_EXERCICE A_. Selon le texte sur le stand-up à Bruxelles, pourquoi Lorenzo Mancini ne se consacre-t-il pas encore à l'humour à plein temps ? Répondez en une à trois phrases.
_EXERCICE B_. Dans le texte sur le stand-up à Bruxelles, dans quel type de structure Lisa Delmoitiez travaille-t-elle à mi-temps ?
_EXERCICE C_. Poursuivez le texte sur le stand-up à Bruxelles après sa dernière phrase.

_TEXTE SOURCE_.
==================================================

Ce qui n’empêche pas nos comparses de garder leur humour : « Trop, c’est trop, fieu ! On a décidé de mettre un SOLD OUT sur les affiches qui sont collées au-dessus des nôtres. L’humour belge, particulièrement, fait mouche : « le spectacle n’est pas ouf, hein, mais y a la clim … Allez viens, ça va être bien ».
Et, puisque le stand-up belge a ses émissaires en France, nos humoristes n’hésitent pas à invoquer les noms d’Alex Vizorek, de Guillermo Guiz ou encore de Fanny Ruwet comme gages de qualité : « Alex Vizorek est passé nous voir », se réjouit Adel, enthousiaste. « En une story, il nous a ramené full gens : c’était vraiment Jésus et on lui dit MERCI ! »
Le stand-up, sans statut fixe
Freelance, indépendant complémentaire, contrats RPI : il y a à Bruxelles autant de chemins (précaires) qui mènent au stand-up qu’il y a d’humoristes.
Dena, comme Gaëtan, est ainsi passée en indépendante il y a quelques mois : « c’est plus avantageux pour moi que de passer par des plateformes intermédiaires. Le truc, c’est d’être sur des projets fixes et récurrents pour s’assurer un revenu qui peut te faire vivre. »
Le statut d’indépendant, Lorenzo Mancini l’assume depuis 10 ans… mais en tant qu’architecte. Il ne se voit pas encore tenter l’humour à plein temps : « J’ai bossé dur pour me faire une clientèle ; j’ai peur de tout plaquer pour un truc qui n’est pas encore carré. Mais j’y travaille. »
« Se lancer en indépendant c’est assez effrayant, surtout d’un point de vue financier. La formule du mi-temps rassure », estime pour sa part Lisa Delmoitiez, qui travaille à mi-temps dans une ASBL et gère donc ses prestations de stand-up en tant qu’indépendante complémentaire. Même statut pour André Demarteau ou encore Florent, mais ce dernier pour d’autres raisons: « J’ai la malchance de trop aimer mon boulot pour passer au stand-up à plein temps ».

==================================================

(Données de points clés par instance)

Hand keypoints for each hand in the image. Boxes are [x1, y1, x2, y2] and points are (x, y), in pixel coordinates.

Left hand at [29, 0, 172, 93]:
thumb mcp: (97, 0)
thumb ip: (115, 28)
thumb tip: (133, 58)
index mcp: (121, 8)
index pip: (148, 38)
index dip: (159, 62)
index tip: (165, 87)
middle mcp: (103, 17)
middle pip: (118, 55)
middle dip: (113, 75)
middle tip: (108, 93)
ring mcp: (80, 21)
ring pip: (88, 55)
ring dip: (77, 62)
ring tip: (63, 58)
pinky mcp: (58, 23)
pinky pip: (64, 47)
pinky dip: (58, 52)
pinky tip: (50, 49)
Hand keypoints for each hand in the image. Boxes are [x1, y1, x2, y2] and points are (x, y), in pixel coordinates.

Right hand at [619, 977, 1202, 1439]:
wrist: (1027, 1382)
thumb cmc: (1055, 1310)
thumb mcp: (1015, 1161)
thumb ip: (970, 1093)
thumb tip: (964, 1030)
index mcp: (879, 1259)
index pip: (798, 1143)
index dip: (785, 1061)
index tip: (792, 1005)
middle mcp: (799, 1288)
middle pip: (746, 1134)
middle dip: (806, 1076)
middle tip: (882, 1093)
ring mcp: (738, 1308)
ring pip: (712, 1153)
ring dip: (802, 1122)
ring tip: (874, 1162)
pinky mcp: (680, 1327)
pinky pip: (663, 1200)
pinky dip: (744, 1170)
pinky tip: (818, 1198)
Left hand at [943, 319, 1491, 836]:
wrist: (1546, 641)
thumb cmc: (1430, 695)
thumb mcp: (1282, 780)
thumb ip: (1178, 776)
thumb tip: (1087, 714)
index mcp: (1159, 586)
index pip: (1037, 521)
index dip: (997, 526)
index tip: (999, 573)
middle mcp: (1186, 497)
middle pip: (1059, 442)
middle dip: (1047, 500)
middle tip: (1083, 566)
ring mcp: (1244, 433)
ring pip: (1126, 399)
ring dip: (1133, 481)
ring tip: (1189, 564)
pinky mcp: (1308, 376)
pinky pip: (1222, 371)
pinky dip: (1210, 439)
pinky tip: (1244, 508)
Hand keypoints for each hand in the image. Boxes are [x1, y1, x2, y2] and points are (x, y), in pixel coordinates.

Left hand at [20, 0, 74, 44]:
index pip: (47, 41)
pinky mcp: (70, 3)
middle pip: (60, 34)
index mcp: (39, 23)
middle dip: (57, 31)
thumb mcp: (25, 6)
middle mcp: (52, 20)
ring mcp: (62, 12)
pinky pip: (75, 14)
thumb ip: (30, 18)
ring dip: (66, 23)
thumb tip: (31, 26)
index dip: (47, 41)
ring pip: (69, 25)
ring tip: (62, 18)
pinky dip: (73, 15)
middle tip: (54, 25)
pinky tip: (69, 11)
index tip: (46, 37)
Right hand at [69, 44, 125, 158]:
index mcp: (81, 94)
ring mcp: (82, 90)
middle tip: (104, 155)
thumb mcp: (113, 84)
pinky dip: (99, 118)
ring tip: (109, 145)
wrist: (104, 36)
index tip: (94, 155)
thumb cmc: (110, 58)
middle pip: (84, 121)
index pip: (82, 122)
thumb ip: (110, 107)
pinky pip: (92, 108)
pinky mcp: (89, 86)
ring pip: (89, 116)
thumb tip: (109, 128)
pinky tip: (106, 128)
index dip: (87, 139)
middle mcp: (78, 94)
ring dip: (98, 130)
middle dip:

==================================================

_RÉPONSE A_. Lorenzo Mancini est architecte indépendant depuis dix ans et a travaillé dur pour se constituer une clientèle. Il a peur de tout abandonner pour une activité qui n'est pas encore bien établie, même s'il y travaille.

_RÉPONSE B_. Dans une ASBL.

_RÉPONSE C_.
Quant à Sacha et Nikoz, ils tirent à ce jour parti du statut d’étudiant-indépendant : « Je fais ces études presque uniquement pour le statut qu’elles m’offrent, puisque je veux faire du stand-up mon métier full time », explique Nikoz. Ils ont tous les deux la chance de pouvoir compter sur l’aide de leurs parents pour la gestion des tâches administratives. « Ma mère est experte-comptable : ça aide ! »
Des boutades, par recommandé
Alors, les blagues belges, ça s’exporte ? Oui, et plutôt deux fois qu’une ! « En termes d’énergie et de rires, on est sur la même vibe qu’en Belgique », assure Gaëtan. « Il faut juste recontextualiser un minimum. Par exemple expliquer qui est Delphine Boël. »
« J’ai, dès le début, pensé un spectacle à peu près universel », analyse quant à lui Lorenzo. « J ’ai juste dû changer quelques petits trucs pour que les Français puissent comprendre, comme l’humilité et le second degré (rires) ».
Et les petites erreurs du début s’adaptent au fil des représentations : « flop systématique lors de mon sketch sur les logopèdes, jusqu’à ce que je comprenne qu’en fait ce mot n’existe pas en France », rigole Nikoz. « Même chose pour les pizzas Ristorante », renchérit André, « ici, on est plutôt Buitoni. »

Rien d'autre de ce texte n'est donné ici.